> **PAGE EXCERPT**

00:16:34 with soul and style.

00:16:37 No, it doesn't even sound the same when I say it.

00:16:40 Hey, but listen, would you do a little bit of that for us right now?

00:16:43 - No. No, I won't. - No?

00:16:46 You see, Kermit, you really can't sing jazz without soft light,

00:16:50 you know, a little atmosphere. And you gotta have a band.

00:16:53 - Oh, well listen, you got it. - [Band starts playing jazz]

00:16:56 Hey, Kermit. This is an inspiration and an open invitation, you know,

00:17:00 - for some soulful syncopation, you dig? - Does that mean something good?

00:17:04 - Yes. It means let's sing. - Wonderful, I'll just be over here.

00:17:09 [# Bye Bye Blackbird]

00:17:14 Hold it, Floyd. Wait a minute...

00:18:38 - I just love scat. - What?

00:18:42 - Scat! Scat! - What? Is there a pussycat in here?

00:18:47 OK, great number. I loved it, I loved it.

00:18:50 Let's see. Now where's Fozzie?

00:18:52 If he's gonna do that roller skating act, it'll have to be soon.

00:18:55 [Fozzie] Waaaah. [chuckles]

00:18:59 Whoa!

> **WORK REQUEST**
Continue the timestamped transcript with Kermit and Fozzie above, starting after its last line.

> **AVAILABLE DATA**
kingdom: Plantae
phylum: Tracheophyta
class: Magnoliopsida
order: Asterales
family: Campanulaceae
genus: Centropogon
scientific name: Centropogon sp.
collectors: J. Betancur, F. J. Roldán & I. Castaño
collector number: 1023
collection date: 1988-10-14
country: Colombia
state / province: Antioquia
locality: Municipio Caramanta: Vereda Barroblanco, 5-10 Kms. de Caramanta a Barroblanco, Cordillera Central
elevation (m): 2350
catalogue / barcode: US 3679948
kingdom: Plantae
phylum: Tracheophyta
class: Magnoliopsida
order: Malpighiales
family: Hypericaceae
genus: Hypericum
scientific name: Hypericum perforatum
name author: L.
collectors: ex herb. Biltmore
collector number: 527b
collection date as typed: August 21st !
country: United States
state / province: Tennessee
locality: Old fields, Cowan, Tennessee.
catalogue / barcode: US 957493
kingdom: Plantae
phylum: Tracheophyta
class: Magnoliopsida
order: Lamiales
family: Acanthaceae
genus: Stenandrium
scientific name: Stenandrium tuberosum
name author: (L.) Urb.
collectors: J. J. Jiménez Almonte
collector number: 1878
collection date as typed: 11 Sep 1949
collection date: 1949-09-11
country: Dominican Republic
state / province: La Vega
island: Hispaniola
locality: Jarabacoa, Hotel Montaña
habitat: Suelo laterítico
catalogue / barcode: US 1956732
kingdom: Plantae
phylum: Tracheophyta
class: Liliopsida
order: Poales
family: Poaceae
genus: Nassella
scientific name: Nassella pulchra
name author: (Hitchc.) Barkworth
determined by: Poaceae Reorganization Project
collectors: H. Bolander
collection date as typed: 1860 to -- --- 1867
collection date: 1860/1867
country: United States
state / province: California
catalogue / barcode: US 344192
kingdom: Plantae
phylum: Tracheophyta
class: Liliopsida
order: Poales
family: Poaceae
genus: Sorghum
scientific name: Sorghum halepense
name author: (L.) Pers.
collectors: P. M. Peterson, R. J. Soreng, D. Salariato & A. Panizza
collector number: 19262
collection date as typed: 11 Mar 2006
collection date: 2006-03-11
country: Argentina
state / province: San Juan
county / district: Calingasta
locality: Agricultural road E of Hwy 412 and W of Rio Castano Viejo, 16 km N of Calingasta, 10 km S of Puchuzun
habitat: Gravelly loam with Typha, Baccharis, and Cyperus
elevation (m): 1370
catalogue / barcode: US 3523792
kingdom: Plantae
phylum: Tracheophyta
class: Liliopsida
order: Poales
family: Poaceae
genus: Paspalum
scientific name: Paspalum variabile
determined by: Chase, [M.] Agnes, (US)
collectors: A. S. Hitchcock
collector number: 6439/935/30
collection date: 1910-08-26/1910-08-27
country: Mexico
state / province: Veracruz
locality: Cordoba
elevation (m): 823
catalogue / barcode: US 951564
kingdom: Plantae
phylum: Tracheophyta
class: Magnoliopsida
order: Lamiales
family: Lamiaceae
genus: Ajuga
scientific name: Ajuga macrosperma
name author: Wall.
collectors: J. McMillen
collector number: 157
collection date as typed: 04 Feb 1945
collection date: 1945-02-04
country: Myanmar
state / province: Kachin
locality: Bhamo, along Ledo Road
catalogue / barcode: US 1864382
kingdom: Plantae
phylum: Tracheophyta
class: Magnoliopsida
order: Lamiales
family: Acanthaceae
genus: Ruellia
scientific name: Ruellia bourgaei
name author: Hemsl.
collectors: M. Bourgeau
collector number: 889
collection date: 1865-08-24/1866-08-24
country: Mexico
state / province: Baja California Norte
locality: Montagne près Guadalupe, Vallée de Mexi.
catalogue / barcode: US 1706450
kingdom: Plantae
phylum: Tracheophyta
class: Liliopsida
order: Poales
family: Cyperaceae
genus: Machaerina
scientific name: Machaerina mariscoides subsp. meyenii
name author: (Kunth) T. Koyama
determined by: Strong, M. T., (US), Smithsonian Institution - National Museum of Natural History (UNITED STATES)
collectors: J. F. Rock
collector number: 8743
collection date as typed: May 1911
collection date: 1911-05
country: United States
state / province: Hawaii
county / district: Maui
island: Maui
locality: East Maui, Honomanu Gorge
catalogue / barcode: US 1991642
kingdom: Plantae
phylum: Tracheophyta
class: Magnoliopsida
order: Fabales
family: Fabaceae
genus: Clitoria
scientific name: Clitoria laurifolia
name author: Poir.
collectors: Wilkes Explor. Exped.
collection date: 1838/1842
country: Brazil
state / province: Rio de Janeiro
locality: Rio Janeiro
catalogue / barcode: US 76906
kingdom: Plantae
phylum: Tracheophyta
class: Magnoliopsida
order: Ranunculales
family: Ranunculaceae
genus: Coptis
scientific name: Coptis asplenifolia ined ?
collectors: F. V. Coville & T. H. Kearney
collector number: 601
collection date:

> **EXERCISE RESULT**
00:19:02 Ah, very good, Fozzie. You ready to go on?

00:19:04 I'm ready, Kermit. I'm just sorry I took so long.

00:19:08 But I want you to know, it's tough. Roller skating is very, very difficult.

00:19:13 [Humming]

00:19:24 Easy for you to say! Whoa, whoa!

00:19:31 Welcome again to Muppet Labs, where the future is being made today.

00:19:35 Well, our latest development is the nuclear-powered shaver.

00:19:40 The honor of shaving for the very first time with the nuclear-powered shaver

00:19:44 goes to my faithful lab assistant, Beaker. Come on in here, Beaker.

00:19:48 - [Muttering] - It's all right, come on.

00:19:53 Now, in order to protect Beaker's fluffy orange hair from nuclear fallout,

00:19:58 - [gasps] - He will wear this protective helmet,

00:20:01 which is... [grunts] Made of solid lead.

00:20:05 Bend over, Beaker, here.

00:20:06 Come on. Hurry up, bend over.

00:20:10 There. [sighs]

00:20:12 All right. Up you go, Beaker.

00:20:14 Now Beaker is ready for the demonstration.

00:20:24 Notice how effective the lead helmet is!

00:20:26 Now Beaker doesn't need a shave.

00:20:29 [Chuckles]

00:20:32 As you may have noticed, Fozzie has taken up roller skating.

00:20:36 So here he is with funny jokes and figure eights, Mr. Fozzie Bear!

00:20:41 Hiya, hiya, hiya!

00:20:44 How about that? Haven't told one joke and I'm rolling already.

00:20:48 [Chuckles] Whoa, whoa!

00:20:51 Not bad on a ten-cent pair of skates, huh?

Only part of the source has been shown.